Materials provided:
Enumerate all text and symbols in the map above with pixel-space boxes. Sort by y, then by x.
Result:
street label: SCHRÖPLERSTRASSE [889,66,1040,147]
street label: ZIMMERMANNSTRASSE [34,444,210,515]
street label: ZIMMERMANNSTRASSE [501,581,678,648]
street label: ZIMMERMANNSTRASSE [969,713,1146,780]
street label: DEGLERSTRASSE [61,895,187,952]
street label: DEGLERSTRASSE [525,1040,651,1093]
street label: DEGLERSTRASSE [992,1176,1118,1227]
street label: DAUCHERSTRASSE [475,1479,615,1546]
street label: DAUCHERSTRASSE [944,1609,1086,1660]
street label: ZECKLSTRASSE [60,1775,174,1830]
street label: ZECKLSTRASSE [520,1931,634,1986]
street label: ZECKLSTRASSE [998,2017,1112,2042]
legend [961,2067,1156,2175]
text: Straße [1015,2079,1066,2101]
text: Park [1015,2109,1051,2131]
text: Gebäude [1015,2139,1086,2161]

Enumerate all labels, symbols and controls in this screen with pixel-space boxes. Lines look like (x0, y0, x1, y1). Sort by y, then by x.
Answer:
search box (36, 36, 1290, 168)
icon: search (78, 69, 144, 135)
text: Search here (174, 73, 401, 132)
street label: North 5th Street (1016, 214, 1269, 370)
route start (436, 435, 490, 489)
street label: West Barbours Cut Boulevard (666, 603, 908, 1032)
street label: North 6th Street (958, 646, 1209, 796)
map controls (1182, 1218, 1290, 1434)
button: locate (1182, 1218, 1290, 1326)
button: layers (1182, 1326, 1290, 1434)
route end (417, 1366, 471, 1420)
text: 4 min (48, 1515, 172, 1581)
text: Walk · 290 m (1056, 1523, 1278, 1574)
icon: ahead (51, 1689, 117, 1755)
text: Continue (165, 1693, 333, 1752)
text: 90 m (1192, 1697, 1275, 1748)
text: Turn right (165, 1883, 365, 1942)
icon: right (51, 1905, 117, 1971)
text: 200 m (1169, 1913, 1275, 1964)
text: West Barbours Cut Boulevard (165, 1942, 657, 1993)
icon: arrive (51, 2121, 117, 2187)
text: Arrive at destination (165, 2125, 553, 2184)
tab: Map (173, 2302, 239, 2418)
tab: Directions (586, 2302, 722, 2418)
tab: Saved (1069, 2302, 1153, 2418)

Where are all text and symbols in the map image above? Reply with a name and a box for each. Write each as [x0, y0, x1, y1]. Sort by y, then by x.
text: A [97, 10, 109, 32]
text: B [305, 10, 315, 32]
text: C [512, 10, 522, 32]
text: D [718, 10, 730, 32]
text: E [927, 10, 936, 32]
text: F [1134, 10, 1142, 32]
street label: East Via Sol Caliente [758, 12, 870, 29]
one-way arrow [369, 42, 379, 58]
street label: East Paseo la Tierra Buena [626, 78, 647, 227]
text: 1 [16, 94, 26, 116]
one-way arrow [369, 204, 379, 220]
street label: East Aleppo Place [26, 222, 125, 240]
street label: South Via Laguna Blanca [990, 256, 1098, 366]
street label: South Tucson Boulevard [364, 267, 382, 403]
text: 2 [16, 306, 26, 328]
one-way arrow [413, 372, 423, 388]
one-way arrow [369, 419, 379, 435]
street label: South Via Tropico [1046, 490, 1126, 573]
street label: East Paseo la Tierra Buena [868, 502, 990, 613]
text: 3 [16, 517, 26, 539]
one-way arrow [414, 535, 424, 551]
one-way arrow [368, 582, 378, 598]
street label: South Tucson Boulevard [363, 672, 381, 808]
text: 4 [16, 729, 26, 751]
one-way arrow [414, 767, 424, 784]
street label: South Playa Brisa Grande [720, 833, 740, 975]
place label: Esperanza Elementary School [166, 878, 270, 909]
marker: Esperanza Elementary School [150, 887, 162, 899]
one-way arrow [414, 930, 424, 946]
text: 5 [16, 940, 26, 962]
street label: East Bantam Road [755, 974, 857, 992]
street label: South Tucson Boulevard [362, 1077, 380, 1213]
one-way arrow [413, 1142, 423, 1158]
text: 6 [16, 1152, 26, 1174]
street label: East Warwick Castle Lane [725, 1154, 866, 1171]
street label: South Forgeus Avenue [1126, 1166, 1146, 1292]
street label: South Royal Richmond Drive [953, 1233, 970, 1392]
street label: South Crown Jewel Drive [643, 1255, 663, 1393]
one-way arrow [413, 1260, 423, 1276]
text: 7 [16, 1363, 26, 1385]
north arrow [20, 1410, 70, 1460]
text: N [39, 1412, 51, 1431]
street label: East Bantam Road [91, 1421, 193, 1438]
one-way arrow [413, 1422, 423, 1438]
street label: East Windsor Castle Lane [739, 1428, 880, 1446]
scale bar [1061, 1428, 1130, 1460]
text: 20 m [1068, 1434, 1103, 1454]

Exercise goal:
Copy out each line of the data that includes the string "Bantam".

Written solution:
street label: East Bantam Road [755, 974, 857, 992]
street label: East Bantam Road [91, 1421, 193, 1438]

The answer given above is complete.